Prompt: Please repeat the stretch from "At this point, I'll" through "(hours to day)" in the checkpointing post, substituting "pipeline" for "workflow".
*** Text shown
This post will demonstrate how to checkpoint your training models on FloydHub so that you can resume your experiments from these saved states.

Wait, but why?

save

If you've ever played a video game, you might already understand why checkpoints are useful. For example, sometimes you'll want to save your game right before a big boss castle - just in case everything goes terribly wrong inside and you need to try again. Checkpoints in machine learning and deep learning experiments are essentially the same thing - a way to save the current state of your experiment so that you can pick up from where you left off.

Trust me, you're going to have a bad time if you lose one or more of your experiments due to a power outage, OS fault, job preemption, or any other type of unexpected error. Other times, even if you don't experience an unforeseen error, you might just want just to resume a particular state of the training for a new experiment - or try different things from a given state.

That's why you need checkpoints!

But, wait - there's one more reason, and it's a big one. If you don't checkpoint your training models at the end of a job, you'll have lost all of your results! Like, they're just gone. Simply put, if you'd like to make use of your trained models, you're going to need some checkpoints.

So what is a checkpoint really?

The Keras docs provide a great explanation of checkpoints (that I'm going to gratuitously leverage here):

  • The architecture of the model, allowing you to re-create the model
  • The weights of the model
  • The training configuration (loss, optimizer, epochs, and other meta-information)
  • The state of the optimizer, allowing to resume training exactly where you left off.

Again, a checkpoint contains the information you need to save your current experiment state so that you can resume training from this point. Just like in that infernal Zelda II: The Adventure of Link game from my childhood.

zelda2

Checkpoint Strategies

At this point, I'll assume I've convinced you that checkpoints need to be a vital part of your deep learning workflow. So, let's talk strategy.

You can employ different checkpoint strategies according to the type of experiment training regime you're performing:

  • Short Training Regime (minutes to hours)
  • Normal Training Regime (hours to day)
  • Long Training Regime (days to weeks)

Short Training Regime

The typical practice is to save a checkpoint only at the end of the training, or at the end of every epoch.
******
*** Supplied data
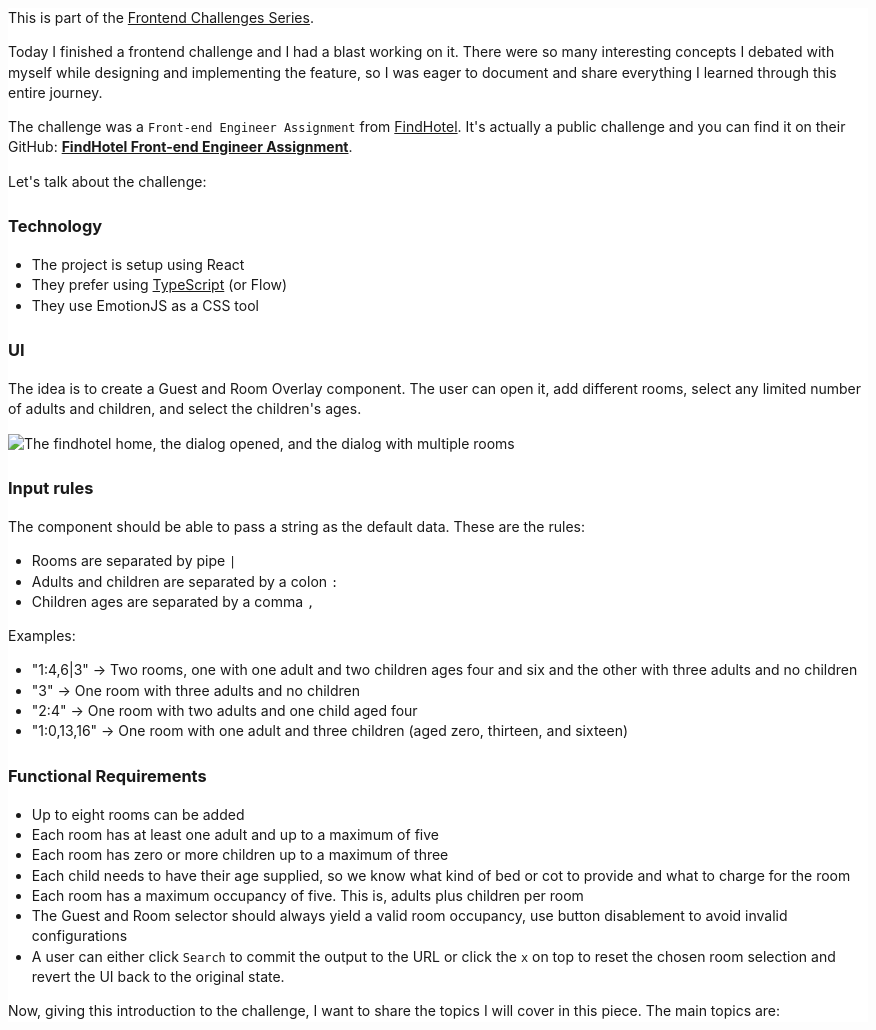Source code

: This is part of the [Frontend Challenges Series](/series/frontend-challenges).

Today I finished a frontend challenge and I had a blast working on it. There were so many interesting concepts I debated with myself while designing and implementing the feature, so I was eager to document and share everything I learned through this entire journey.

The challenge was a `Front-end Engineer Assignment` from [FindHotel](https://www.linkedin.com/company/findhotel/). It's actually a public challenge and you can find it on their GitHub: **[FindHotel Front-end Engineer Assignment](https://github.com/FindHotel/fh-fe-assignment)**.

Let's talk about the challenge:

### Technology

- The project is setup using React
- They prefer using [TypeScript](/a-mental-model-to-think-in-typescript) (or Flow)
- They use EmotionJS as a CSS tool

### UI

The idea is to create a Guest and Room Overlay component. The user can open it, add different rooms, select any limited number of adults and children, and select the children's ages.

![The findhotel home, the dialog opened, and the dialog with multiple rooms](/series/frontend-challenges/findhotel-challenge.png)

### Input rules

The component should be able to pass a string as the default data. These are the rules:

- Rooms are separated by pipe `|`
- Adults and children are separated by a colon `:`
- Children ages are separated by a comma `,`

Examples:

- "1:4,6|3" → Two rooms, one with one adult and two children ages four and six and the other with three adults and no children
- "3" → One room with three adults and no children
- "2:4" → One room with two adults and one child aged four
- "1:0,13,16" → One room with one adult and three children (aged zero, thirteen, and sixteen)

### Functional Requirements

- Up to eight rooms can be added
- Each room has at least one adult and up to a maximum of five
- Each room has zero or more children up to a maximum of three
- Each child needs to have their age supplied, so we know what kind of bed or cot to provide and what to charge for the room
- Each room has a maximum occupancy of five. This is, adults plus children per room
- The Guest and Room selector should always yield a valid room occupancy, use button disablement to avoid invalid configurations
- A user can either click `Search` to commit the output to the URL or click the `x` on top to reset the chosen room selection and revert the UI back to the original state.

Now, giving this introduction to the challenge, I want to share the topics I will cover in this piece. The main topics are:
******
Response to the exercise:
At this point, I'll assume I've convinced you that checkpoints need to be a vital part of your deep learning pipeline. So, let's talk strategy.

You can employ different checkpoint strategies according to the type of experiment training regime you're performing:

  • Short Training Regime (minutes to hours)
  • Normal Training Regime (hours to day)